USING THE INFORMATION:
1 > In the text about Kimberly Dozier, switch "mainstream media" to "national press" and write out the passage that begins at the words "Ms. Dozier asks" and stops after "never reported that!".
2 > According to the text about Kimberly Dozier, what is the title of her book?

CBS news correspondent Kimberly Dozier, author of the book "Breathing the Fire" which chronicles events and her experiences after having nearly been killed on Memorial Day in 2006 by an explosive device while reporting in Iraq, asked Arianna Huffington a question on Facebook yesterday. I'll let her comment and question stand on its own. I think it shows just how complicated, indeed, is the question of where the U.S. needs to go on Iraq. It goes far beyond anyone's given ideology, political posturing, and respective choice of Presidential candidate.
It's fairly obvious that the news network's front-line correspondents do not wish to be used for anyone's political purpose in this Presidential campaign season. George W. Bush and Dick Cheney have used the Iraq war as a political tool and have treated the mainstream media..sometimes with success, disappointingly... as little more than their personal stenographers. It's happened for so long now...with far less success lately on the Bush administration's part .. that I think we've become perhaps too suspicious about the reporters who lay their own lives on the line every day to report what's actually happening on the ground.
Ms. Dozier asks the owner of the Huffington Post:
If I report the success of one part, and ALL those other caveats...how does that get turned into "the mainstream media buys into the propaganda that taking out Saddam was the right thing at the right time?" I never reported that!
I've frequently been misquoted on my book tour on other subjects, so I'm a little over-sensitive about this one."
I know it's not a great analogy, but have you ever been the one person in a dysfunctional family situation who's held everything and everyone together...knowing all the while that once you backed away, all hell would break loose again because you were never, in reality, able to fix what was broken on your own?
Well, it sounds like that's the military in Iraq today.
Perhaps the reason the military - and the Surge- is the only part of the Iraq war being placed in focus by the major networks is because someone sitting behind a desk at corporate headquarters has been pressed into not telling the whole story...while our best war correspondents risk, and in the case of CBS' cameraman Paul Douglas and soundman James Brolan, lose their lives.

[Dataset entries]

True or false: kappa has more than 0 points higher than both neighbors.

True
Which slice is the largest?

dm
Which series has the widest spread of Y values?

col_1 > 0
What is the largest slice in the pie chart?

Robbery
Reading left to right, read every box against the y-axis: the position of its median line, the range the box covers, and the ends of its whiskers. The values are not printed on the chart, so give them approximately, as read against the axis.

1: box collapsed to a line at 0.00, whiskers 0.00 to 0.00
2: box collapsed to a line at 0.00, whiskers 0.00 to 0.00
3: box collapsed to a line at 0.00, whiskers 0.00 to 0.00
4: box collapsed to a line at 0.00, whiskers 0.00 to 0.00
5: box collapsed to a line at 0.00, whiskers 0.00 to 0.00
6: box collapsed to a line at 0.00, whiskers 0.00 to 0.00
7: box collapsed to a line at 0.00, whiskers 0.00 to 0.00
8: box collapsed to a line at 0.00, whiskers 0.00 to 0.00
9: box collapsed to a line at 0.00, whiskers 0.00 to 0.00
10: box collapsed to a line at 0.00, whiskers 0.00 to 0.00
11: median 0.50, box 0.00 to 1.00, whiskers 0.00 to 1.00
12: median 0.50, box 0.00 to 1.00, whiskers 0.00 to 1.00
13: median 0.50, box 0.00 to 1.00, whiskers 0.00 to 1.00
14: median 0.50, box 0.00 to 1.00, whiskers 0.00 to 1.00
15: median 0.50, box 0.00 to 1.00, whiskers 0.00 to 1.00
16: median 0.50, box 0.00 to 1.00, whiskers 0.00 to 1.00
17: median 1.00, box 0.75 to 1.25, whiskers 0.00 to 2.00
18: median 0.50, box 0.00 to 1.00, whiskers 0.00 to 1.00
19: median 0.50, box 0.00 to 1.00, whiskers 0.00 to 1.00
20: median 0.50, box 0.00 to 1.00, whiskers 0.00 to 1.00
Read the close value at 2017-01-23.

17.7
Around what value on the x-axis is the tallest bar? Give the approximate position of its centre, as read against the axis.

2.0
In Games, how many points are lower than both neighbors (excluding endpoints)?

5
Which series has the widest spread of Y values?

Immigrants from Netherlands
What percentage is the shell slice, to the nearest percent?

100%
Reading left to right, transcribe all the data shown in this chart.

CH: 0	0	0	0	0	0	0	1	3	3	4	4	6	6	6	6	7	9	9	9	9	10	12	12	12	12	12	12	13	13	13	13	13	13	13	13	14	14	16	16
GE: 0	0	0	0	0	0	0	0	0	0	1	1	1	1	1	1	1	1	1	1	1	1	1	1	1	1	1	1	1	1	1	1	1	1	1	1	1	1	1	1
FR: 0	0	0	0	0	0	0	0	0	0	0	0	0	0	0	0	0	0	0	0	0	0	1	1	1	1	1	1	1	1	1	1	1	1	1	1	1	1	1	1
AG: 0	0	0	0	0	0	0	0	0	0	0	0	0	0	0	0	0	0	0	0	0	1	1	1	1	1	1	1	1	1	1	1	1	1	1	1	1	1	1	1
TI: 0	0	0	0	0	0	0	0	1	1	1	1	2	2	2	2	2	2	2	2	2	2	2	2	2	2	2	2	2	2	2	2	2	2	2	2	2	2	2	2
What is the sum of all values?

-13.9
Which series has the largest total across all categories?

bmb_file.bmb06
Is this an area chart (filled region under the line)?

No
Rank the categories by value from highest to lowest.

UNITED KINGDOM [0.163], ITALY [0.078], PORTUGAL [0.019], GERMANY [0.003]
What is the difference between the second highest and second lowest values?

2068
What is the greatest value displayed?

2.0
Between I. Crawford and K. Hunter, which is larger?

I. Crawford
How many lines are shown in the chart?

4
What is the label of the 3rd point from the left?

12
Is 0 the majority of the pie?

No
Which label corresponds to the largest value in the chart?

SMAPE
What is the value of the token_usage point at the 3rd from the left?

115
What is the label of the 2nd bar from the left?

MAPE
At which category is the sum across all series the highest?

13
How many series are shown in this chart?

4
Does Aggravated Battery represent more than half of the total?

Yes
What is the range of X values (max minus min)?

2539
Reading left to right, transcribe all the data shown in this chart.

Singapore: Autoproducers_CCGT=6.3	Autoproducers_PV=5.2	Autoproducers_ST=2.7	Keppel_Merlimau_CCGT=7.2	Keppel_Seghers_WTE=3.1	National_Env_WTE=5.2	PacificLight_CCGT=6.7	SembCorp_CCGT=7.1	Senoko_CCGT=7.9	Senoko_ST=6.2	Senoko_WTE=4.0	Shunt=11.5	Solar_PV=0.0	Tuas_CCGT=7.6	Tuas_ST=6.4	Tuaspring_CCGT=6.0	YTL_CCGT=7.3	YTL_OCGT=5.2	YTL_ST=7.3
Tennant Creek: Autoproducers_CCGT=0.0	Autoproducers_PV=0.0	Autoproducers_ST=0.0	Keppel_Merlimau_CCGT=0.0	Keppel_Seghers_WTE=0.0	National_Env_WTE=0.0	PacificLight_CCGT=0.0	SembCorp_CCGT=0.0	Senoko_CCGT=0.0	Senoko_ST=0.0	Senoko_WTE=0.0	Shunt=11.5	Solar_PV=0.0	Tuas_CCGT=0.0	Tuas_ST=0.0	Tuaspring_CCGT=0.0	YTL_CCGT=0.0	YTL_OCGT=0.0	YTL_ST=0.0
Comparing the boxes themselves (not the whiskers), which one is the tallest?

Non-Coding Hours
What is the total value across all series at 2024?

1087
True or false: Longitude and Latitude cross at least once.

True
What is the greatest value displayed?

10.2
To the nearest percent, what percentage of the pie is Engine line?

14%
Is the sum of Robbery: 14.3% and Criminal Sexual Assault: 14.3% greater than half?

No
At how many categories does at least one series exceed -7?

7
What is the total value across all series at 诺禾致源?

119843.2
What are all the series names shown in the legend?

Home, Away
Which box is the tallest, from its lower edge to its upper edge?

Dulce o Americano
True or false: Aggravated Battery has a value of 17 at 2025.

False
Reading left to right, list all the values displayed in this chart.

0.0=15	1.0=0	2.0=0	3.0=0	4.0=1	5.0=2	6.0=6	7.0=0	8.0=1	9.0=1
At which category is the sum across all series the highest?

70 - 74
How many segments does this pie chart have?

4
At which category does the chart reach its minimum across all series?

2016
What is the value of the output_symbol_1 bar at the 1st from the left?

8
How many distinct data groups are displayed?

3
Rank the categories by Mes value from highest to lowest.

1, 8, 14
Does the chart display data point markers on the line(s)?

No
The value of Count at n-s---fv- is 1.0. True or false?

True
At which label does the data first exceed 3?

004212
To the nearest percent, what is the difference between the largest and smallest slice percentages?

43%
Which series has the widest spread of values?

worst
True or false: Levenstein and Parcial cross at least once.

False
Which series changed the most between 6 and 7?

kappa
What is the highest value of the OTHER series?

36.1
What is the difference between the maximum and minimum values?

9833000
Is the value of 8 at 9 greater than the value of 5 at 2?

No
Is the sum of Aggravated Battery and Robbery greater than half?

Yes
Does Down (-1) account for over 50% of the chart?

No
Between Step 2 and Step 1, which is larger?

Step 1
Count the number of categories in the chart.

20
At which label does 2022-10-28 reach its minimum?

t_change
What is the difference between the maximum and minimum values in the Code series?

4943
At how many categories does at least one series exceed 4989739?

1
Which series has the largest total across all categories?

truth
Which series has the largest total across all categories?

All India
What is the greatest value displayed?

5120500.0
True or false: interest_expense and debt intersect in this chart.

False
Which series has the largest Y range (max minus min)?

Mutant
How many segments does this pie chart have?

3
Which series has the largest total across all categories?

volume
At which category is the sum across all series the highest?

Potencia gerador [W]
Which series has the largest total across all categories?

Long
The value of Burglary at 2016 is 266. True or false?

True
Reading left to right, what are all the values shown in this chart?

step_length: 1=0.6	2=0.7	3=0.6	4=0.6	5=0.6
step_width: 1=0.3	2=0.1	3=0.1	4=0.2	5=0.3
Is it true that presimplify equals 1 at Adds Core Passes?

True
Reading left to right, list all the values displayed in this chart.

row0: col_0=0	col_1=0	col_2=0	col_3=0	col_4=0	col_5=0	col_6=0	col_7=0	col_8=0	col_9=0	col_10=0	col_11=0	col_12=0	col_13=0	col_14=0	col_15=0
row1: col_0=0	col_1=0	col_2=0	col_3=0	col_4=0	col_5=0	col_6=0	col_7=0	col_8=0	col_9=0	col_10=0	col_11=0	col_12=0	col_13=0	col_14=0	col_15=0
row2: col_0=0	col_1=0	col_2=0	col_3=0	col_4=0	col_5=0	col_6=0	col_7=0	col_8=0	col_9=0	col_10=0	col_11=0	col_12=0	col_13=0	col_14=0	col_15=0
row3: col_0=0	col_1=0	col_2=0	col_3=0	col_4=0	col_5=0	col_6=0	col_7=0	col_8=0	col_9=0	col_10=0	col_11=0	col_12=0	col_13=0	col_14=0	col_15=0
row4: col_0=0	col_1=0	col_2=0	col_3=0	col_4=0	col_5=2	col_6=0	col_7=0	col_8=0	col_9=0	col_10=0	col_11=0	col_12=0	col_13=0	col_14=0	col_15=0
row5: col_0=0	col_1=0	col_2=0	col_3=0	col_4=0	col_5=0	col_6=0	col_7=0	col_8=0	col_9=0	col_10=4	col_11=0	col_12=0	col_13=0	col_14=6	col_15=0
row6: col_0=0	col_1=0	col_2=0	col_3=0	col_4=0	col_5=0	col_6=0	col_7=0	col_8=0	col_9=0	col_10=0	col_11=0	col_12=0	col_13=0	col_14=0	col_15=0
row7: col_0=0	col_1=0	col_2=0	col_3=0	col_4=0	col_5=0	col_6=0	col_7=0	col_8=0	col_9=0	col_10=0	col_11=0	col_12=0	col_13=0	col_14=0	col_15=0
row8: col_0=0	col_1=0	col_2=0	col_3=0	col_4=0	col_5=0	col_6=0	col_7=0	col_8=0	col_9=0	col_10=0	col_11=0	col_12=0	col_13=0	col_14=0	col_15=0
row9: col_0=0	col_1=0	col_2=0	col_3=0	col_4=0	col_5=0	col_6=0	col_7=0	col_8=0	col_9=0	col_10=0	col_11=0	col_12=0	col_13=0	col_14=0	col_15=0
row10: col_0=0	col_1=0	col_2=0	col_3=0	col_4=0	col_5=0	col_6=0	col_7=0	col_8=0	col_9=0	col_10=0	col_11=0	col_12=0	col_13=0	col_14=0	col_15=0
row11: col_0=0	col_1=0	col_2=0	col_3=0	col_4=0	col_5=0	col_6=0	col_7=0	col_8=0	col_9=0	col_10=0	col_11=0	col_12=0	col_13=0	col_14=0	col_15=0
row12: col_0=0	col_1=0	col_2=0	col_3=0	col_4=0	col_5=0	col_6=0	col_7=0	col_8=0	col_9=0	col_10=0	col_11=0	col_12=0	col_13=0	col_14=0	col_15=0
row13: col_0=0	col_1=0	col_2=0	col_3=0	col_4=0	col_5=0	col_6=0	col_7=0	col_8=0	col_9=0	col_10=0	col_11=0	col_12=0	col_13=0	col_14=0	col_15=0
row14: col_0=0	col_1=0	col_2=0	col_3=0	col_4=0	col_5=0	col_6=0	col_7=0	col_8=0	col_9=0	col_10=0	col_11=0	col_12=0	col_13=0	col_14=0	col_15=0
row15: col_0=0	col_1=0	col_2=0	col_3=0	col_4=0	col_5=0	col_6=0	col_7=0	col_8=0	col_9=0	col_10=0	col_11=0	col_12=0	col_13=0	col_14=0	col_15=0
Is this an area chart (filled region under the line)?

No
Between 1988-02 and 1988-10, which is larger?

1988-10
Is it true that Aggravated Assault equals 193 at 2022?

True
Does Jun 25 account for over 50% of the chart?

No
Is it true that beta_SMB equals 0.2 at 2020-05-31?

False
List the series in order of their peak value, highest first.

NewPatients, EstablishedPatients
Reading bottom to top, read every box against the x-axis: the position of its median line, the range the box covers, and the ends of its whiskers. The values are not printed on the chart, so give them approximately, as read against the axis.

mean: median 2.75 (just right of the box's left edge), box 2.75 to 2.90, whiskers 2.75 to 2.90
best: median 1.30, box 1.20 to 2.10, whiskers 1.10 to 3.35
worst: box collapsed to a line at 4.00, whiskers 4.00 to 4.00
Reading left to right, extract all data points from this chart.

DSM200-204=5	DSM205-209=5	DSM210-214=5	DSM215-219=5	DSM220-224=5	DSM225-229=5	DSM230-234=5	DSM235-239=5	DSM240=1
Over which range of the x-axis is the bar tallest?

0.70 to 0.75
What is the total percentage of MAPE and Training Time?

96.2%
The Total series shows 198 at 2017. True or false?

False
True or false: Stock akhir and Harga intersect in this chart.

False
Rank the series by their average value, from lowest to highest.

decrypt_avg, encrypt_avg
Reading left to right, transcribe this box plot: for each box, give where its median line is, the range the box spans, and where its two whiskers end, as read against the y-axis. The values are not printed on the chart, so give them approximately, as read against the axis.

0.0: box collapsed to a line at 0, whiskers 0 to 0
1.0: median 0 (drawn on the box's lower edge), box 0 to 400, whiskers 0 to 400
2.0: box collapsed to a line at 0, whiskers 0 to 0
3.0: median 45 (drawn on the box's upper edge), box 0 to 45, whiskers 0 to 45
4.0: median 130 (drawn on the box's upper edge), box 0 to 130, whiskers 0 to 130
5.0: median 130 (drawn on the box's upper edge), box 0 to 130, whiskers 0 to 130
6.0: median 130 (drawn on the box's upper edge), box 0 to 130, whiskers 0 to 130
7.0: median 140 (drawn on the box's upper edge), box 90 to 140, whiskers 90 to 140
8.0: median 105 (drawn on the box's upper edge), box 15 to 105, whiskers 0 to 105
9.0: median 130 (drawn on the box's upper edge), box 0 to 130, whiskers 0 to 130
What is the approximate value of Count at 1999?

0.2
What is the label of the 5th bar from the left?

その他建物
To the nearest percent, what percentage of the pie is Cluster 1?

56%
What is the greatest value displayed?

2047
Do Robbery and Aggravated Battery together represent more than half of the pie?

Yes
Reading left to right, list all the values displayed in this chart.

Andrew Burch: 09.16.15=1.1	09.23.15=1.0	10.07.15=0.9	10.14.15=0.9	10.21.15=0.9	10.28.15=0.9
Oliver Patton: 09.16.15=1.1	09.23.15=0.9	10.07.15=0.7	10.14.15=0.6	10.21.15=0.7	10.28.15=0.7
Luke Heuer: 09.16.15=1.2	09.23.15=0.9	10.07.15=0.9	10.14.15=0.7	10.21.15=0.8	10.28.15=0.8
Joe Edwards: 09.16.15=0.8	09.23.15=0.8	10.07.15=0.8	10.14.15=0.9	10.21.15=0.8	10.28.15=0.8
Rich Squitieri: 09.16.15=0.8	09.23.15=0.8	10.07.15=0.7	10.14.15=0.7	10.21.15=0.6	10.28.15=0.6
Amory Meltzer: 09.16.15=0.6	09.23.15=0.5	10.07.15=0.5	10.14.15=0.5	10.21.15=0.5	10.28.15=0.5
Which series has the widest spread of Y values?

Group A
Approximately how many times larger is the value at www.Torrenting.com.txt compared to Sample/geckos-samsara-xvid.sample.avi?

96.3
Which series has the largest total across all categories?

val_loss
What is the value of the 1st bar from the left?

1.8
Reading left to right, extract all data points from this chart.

EXERCISE RESULTS:
1 >
Ms. Dozier asks the owner of the Huffington Post:
If I report the success of one part, and ALL those other caveats...how does that get turned into "the national press buys into the propaganda that taking out Saddam was the right thing at the right time?" I never reported that!

2 > "Breathing the Fire"